→ WORK TASK: What must be handed in is the entire listing, exactly as written, with no pictures.

→ STORED DATA:

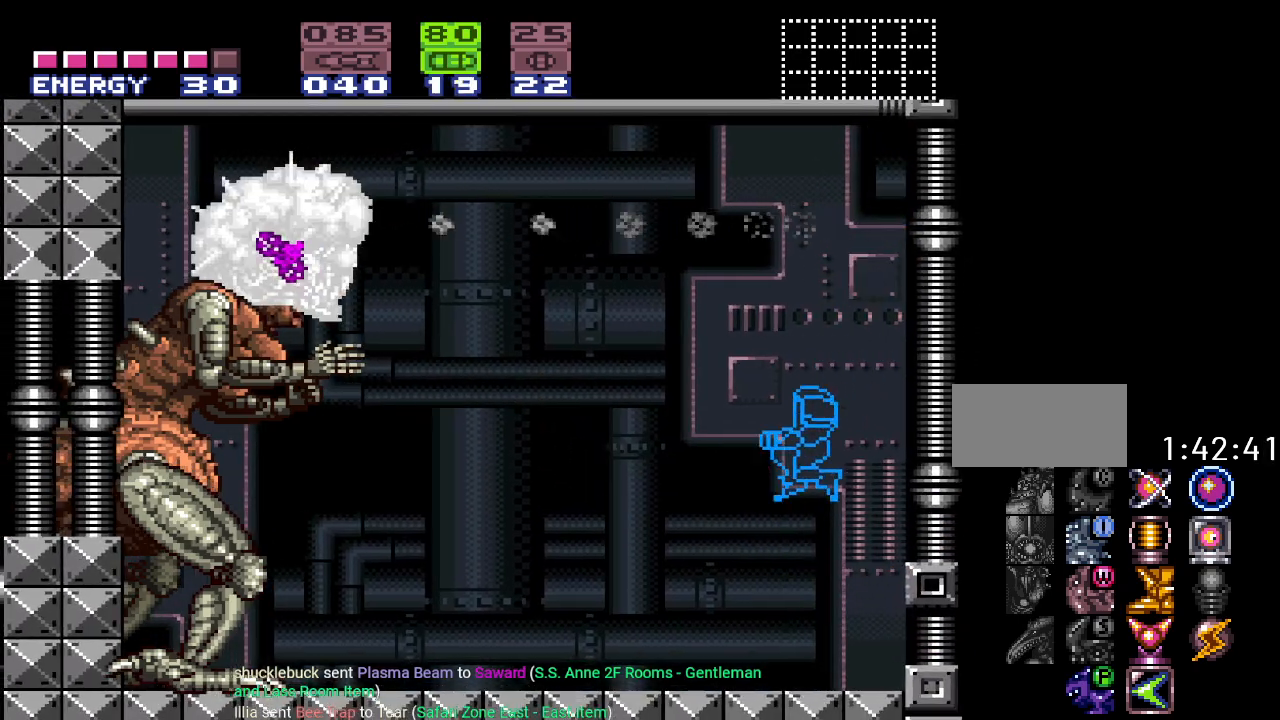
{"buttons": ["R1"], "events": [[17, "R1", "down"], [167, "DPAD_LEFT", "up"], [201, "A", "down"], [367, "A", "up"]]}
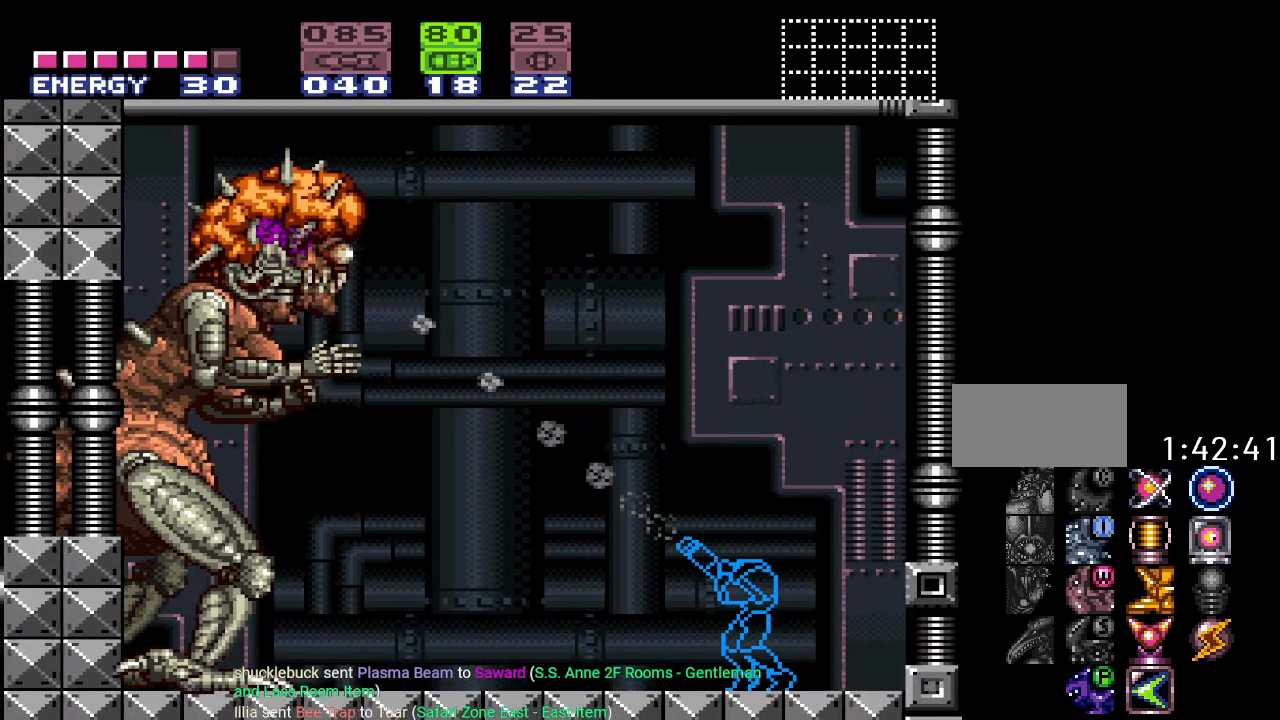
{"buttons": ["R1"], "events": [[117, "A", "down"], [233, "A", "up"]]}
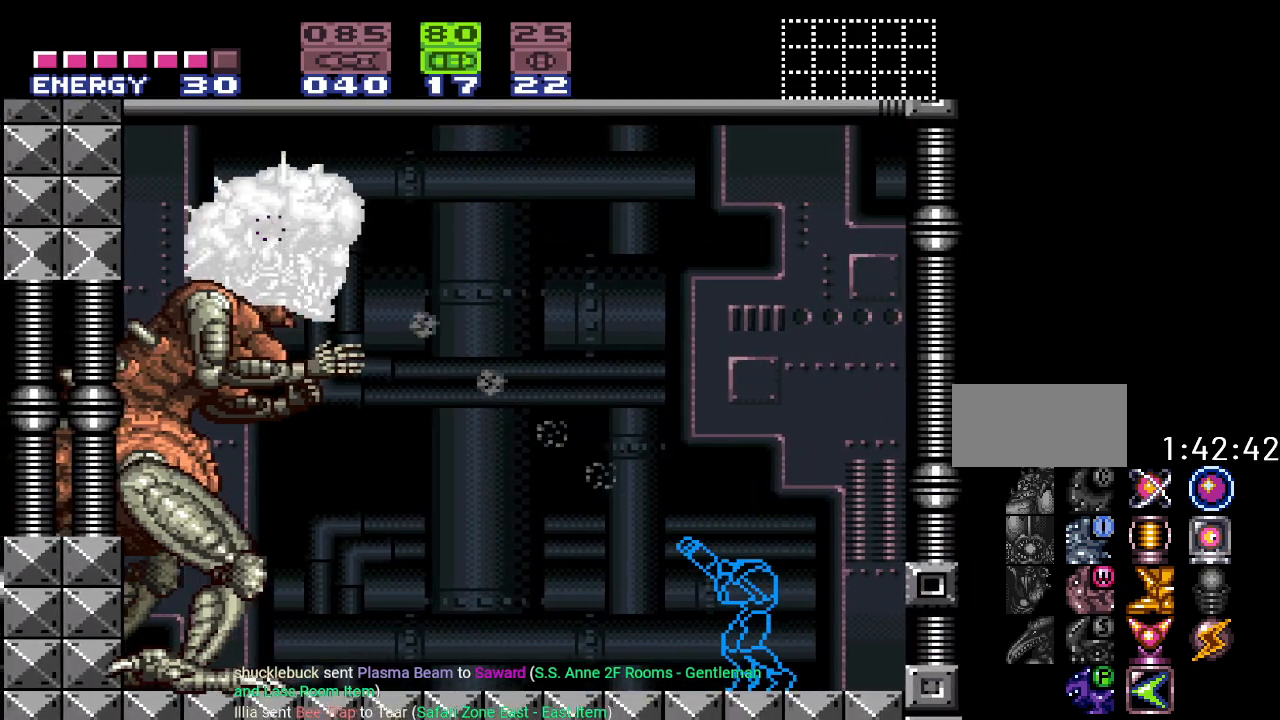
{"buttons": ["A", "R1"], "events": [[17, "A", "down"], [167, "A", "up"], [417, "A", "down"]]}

→ TASK ANSWER:
{"buttons": ["R1"], "events": [[17, "R1", "down"], [167, "DPAD_LEFT", "up"], [201, "A", "down"], [367, "A", "up"]]}
{"buttons": ["R1"], "events": [[117, "A", "down"], [233, "A", "up"]]}
{"buttons": ["A", "R1"], "events": [[17, "A", "down"], [167, "A", "up"], [417, "A", "down"]]}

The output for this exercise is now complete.